Directions:
Can you rewrite the data as a numbered list, starting with the line that contains "collectors: C. Hong-Wa, F." and going on through the line that contains "collectors: J. F.", both of those lines included and any blank lines left out?

Records supplied:
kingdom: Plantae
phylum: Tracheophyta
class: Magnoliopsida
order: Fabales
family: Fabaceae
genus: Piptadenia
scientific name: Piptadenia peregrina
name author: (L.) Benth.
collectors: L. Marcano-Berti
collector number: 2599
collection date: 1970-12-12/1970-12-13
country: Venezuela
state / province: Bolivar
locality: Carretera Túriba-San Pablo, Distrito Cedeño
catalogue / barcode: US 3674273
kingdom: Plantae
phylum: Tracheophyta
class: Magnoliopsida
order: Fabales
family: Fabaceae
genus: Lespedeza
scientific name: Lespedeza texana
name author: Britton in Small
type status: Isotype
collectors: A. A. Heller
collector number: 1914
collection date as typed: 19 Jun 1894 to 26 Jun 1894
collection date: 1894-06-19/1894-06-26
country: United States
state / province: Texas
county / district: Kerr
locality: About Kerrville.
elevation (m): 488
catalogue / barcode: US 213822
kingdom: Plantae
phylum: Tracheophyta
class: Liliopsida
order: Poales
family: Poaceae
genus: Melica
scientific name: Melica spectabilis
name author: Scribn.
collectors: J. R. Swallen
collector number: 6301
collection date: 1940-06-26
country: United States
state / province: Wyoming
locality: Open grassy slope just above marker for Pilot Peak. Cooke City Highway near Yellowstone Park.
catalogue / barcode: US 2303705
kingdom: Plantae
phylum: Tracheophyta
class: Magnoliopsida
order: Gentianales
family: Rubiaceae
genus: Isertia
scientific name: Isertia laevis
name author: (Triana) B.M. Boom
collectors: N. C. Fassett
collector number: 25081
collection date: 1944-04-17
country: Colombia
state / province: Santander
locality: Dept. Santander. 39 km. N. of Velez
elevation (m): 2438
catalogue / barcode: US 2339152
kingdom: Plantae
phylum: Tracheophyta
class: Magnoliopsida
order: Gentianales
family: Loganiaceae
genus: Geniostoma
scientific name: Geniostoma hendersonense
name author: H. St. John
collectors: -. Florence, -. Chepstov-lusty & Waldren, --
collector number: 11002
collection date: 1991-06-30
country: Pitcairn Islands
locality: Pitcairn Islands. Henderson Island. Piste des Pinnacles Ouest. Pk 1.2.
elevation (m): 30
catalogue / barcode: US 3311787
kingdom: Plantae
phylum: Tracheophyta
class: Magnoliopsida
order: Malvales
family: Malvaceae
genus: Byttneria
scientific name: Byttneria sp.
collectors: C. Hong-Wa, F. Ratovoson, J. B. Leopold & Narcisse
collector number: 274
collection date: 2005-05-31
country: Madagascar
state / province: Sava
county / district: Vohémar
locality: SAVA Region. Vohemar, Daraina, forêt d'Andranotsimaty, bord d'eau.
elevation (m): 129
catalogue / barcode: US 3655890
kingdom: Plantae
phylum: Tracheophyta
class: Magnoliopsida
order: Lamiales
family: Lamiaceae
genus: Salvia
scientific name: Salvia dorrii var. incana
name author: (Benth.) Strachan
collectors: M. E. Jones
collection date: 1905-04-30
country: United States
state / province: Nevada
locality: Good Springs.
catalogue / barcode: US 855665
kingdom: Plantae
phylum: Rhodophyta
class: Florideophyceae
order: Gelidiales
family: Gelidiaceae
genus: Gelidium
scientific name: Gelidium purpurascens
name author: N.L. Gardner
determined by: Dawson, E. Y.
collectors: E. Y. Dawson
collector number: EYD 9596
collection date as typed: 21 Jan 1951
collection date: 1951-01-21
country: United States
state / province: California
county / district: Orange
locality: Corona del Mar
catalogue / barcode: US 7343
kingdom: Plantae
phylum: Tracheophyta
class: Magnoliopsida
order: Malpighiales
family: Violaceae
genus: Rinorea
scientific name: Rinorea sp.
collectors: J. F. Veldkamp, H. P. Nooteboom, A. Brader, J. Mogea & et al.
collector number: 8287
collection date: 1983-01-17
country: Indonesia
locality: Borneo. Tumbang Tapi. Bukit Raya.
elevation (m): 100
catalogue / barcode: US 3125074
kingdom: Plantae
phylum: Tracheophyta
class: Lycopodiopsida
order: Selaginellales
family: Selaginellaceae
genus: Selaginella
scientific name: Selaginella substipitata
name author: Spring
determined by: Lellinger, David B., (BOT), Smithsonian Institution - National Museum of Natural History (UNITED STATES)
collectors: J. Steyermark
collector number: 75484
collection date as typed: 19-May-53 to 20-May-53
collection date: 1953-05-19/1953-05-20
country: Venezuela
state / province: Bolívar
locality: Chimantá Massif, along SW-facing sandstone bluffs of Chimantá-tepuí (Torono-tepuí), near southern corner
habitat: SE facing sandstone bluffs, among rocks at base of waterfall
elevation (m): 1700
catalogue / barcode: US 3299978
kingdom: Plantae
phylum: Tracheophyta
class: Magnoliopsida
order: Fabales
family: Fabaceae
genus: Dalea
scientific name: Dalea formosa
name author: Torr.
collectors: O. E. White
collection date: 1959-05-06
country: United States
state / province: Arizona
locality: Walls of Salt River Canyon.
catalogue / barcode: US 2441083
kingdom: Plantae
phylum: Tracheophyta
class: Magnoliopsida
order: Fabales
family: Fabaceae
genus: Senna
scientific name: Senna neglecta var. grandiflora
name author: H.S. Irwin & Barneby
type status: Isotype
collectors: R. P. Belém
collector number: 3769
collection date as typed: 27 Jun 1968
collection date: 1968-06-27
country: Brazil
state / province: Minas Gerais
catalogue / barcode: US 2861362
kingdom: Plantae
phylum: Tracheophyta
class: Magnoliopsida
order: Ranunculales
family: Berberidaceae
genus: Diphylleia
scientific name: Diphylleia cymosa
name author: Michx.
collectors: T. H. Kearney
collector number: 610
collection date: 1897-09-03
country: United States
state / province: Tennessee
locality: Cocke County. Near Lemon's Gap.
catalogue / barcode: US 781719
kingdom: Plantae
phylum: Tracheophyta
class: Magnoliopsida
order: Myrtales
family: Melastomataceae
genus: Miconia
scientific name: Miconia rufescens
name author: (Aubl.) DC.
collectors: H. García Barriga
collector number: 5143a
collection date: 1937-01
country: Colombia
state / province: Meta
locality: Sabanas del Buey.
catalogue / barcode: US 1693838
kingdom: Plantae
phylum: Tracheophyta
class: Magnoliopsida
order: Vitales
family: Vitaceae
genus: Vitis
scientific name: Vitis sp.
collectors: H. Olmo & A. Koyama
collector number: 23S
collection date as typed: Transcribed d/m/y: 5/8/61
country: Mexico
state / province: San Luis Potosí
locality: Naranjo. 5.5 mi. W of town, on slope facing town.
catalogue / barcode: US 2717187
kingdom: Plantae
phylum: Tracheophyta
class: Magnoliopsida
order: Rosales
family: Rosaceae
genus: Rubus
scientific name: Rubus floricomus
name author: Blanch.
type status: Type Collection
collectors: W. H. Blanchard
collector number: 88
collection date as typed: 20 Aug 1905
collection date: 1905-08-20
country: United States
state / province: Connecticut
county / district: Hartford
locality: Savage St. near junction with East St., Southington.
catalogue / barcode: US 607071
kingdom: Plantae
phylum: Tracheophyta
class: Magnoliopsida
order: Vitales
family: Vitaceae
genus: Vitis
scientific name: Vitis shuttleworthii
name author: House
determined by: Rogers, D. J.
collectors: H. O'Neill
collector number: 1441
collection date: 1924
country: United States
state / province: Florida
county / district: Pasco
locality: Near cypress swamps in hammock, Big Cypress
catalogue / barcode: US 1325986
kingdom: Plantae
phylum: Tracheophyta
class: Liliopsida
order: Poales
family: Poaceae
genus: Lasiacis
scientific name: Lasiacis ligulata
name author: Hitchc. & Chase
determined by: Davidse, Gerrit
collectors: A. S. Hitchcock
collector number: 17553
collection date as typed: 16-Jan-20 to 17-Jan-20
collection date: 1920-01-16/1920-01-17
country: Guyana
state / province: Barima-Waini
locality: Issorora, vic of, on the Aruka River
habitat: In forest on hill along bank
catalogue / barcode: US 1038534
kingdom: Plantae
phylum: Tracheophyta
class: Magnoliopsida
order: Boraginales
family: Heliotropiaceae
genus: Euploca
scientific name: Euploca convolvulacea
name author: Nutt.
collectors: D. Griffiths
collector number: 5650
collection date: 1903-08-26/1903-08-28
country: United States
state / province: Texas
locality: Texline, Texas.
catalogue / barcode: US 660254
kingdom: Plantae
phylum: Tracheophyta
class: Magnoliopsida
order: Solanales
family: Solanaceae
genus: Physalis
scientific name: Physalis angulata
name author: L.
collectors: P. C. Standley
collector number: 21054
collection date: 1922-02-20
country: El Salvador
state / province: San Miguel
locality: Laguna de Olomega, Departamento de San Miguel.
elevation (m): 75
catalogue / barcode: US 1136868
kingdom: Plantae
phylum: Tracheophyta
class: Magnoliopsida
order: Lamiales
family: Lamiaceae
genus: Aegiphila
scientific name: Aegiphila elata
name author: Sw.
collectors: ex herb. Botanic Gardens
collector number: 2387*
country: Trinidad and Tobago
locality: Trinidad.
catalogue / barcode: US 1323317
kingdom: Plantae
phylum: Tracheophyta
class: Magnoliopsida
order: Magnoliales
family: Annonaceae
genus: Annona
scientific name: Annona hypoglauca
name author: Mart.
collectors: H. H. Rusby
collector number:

Output of the exercise:
1. collectors: C. Hong-Wa, F. Ratovoson, J. B. Leopold & Narcisse
2. collector number: 274
3. collection date: 2005-05-31
4. country: Madagascar
5. state / province: Sava
6. county / district: Vohémar
7. locality: SAVA Region. Vohemar, Daraina, forêt d'Andranotsimaty, bord d'eau.
8. elevation (m): 129
9. catalogue / barcode: US 3655890
10. kingdom: Plantae
11. phylum: Tracheophyta
12. class: Magnoliopsida
13. order: Lamiales
14. family: Lamiaceae
15. genus: Salvia
16. scientific name: Salvia dorrii var. incana
17. name author: (Benth.) Strachan
18. collectors: M. E. Jones
19. collection date: 1905-04-30
20. country: United States
21. state / province: Nevada
22. locality: Good Springs.
23. catalogue / barcode: US 855665
24. kingdom: Plantae
25. phylum: Rhodophyta
26. class: Florideophyceae
27. order: Gelidiales
28. family: Gelidiaceae
29. genus: Gelidium
30. scientific name: Gelidium purpurascens
31. name author: N.L. Gardner
32. determined by: Dawson, E. Y.
33. collectors: E. Y. Dawson
34. collector number: EYD 9596
35. collection date as typed: 21 Jan 1951
36. collection date: 1951-01-21
37. country: United States
38. state / province: California
39. county / district: Orange
40. locality: Corona del Mar
41. catalogue / barcode: US 7343
42. kingdom: Plantae
43. phylum: Tracheophyta
44. class: Magnoliopsida
45. order: Malpighiales
46. family: Violaceae
47. genus: Rinorea
48. scientific name: Rinorea sp.
49. collectors: J. F. Veldkamp, H. P. Nooteboom, A. Brader, J. Mogea & et al.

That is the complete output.